▶ **Task objective**
Could you copy the material word for word, from its very first line through the line containing "Github Search API only returns 1000 entries.", including that line?
Task data: Begin
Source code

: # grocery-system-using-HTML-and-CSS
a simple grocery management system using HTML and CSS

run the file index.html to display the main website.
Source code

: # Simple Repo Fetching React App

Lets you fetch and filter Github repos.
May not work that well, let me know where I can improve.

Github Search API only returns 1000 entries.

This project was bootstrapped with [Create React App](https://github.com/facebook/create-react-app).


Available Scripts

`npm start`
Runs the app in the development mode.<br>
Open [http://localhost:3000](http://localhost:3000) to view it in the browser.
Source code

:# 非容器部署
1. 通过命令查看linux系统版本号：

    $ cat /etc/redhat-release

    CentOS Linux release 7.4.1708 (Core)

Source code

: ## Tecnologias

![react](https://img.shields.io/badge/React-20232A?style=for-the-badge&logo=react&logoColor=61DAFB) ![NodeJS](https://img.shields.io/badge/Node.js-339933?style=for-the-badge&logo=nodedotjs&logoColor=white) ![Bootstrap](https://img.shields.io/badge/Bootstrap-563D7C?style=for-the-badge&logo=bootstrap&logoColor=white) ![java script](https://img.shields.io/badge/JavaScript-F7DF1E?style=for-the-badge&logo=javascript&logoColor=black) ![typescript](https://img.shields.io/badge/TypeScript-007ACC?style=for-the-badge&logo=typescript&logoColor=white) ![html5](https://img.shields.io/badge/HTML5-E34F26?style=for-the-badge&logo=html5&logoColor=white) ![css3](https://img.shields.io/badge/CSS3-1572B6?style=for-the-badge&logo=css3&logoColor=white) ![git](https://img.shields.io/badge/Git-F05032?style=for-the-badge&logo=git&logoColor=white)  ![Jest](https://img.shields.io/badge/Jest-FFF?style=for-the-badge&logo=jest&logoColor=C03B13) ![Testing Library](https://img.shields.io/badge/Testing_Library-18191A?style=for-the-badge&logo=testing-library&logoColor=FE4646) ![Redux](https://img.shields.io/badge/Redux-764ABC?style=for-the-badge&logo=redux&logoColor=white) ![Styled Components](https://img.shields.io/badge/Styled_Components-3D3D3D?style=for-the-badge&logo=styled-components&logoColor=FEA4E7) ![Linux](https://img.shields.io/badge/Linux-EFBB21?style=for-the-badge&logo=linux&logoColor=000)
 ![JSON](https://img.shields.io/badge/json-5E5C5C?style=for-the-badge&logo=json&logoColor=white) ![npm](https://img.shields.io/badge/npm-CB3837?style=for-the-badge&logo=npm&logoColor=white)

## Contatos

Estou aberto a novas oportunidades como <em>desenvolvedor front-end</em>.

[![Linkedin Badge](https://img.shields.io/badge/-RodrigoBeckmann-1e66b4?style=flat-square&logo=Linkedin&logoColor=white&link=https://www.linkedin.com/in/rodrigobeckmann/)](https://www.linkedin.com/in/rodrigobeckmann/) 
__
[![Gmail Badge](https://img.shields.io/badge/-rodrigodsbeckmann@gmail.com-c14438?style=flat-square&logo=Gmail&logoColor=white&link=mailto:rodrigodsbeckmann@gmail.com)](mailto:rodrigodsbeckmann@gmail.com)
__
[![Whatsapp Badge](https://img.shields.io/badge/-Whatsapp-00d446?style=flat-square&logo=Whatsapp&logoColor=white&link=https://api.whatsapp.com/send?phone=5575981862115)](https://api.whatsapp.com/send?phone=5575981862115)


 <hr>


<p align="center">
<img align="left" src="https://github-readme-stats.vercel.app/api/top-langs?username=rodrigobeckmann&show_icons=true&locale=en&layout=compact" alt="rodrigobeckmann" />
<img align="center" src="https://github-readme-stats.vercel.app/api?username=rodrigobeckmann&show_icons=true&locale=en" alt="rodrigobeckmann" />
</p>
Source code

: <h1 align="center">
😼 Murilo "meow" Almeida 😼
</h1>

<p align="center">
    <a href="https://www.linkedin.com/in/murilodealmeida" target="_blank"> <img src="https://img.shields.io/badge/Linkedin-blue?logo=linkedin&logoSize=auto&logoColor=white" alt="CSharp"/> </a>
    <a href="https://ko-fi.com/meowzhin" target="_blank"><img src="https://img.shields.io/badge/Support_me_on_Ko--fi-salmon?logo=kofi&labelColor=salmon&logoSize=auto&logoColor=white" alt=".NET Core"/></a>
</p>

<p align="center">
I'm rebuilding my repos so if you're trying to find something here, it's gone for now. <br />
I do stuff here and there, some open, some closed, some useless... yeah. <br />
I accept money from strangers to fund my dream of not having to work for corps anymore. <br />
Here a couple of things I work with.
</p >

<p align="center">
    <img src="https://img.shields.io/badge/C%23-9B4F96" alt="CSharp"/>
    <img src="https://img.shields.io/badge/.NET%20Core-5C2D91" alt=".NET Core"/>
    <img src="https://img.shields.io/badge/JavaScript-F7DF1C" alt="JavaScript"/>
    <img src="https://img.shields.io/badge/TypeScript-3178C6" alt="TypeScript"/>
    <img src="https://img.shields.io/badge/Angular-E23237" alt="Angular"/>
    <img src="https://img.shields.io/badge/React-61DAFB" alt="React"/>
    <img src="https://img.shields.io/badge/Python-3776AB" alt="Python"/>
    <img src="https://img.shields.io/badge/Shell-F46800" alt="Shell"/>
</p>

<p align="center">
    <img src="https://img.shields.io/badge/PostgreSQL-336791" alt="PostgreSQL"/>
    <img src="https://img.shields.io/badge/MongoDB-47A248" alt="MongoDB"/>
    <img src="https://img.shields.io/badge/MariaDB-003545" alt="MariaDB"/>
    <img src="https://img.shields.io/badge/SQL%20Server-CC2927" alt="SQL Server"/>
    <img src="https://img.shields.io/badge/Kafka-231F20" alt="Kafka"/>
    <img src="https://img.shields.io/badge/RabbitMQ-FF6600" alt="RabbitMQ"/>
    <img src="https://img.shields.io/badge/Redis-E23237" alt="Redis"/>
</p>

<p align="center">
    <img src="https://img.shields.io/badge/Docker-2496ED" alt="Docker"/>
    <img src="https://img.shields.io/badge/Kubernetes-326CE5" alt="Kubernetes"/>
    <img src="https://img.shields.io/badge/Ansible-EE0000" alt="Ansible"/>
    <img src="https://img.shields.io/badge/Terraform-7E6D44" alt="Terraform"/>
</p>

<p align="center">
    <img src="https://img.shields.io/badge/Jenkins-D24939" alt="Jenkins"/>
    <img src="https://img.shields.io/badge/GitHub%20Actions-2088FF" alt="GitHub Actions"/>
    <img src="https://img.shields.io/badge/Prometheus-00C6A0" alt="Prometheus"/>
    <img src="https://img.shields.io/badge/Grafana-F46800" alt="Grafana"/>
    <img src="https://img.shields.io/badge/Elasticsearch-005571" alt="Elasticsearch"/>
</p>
Task data: End
▶ **Solved exercise**
Source code

: # grocery-system-using-HTML-and-CSS
a simple grocery management system using HTML and CSS

run the file index.html to display the main website.
Source code

: # Simple Repo Fetching React App

Lets you fetch and filter Github repos.
May not work that well, let me know where I can improve.

Github Search API only returns 1000 entries.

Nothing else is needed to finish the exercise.